A typical median annual salary is over $87,000, according to 2018 BLS data.
The report noted scientists are needed for testing and reviewing lab data related to the coronavirus. Researchers are playing a vital role in discovering information about the outbreak.
Interestingly, the way scientists are communicating is changing as a response to the outbreak. According to Science Magazine, many scientists are using Slack to help communicate their findings to scientists in different locations.
The magazine wrote "the intense communication has catalyzed an unusual level of collaboration among scientists that, combined with scientific advances, has enabled research to move faster than during any previous outbreak."
One of the job postings for "scientist" on Glassdoor is from staffing agency Kelly Services. The company is looking for a microbiologist to immediately fill a contract position at one of their healthcare client organizations.
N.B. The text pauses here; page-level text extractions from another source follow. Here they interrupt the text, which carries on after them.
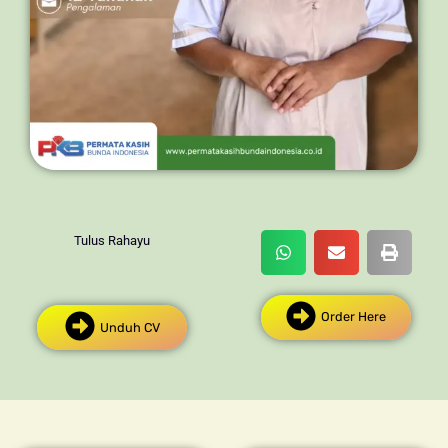
Tulus Rahayu
Order Here
Unduh CV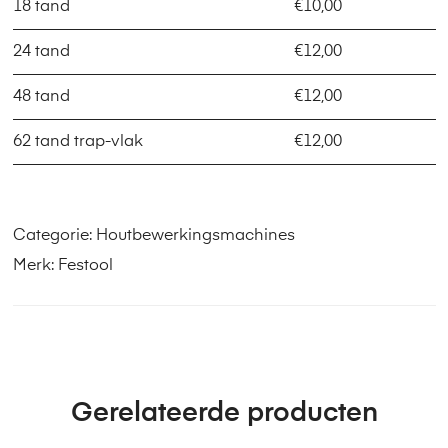
18 tand
€10,00
24 tand
€12,00
48 tand
€12,00
62 tand trap-vlak
€12,00
Categorie:
Houtbewerkingsmachines
Merk:
Festool
Gerelateerde producten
According to O*NET, a microbiologist's top required skills include analytical know-how and inductive reasoning to draw conclusions. Attention to detail, integrity, and analytical thinking were the top three work styles that employees of this occupation find the most important to have.
A microbiologist's typical salary in 2018 was $71,650.
In addition to conducting medical research and assisting patients with coronavirus, Glassdoor also saw companies seeking professionals who can share news and inform readers all about the outbreak. One of the staffing agencies listed in the report hopes to find a communications consultant who can write advice regarding the outbreak in various languages.
According to O*NET, communication specialists typically need a bachelor's degree and work experience related to communications or public relations. They typically earn around $60,000 a year, according to 2018 BLS data.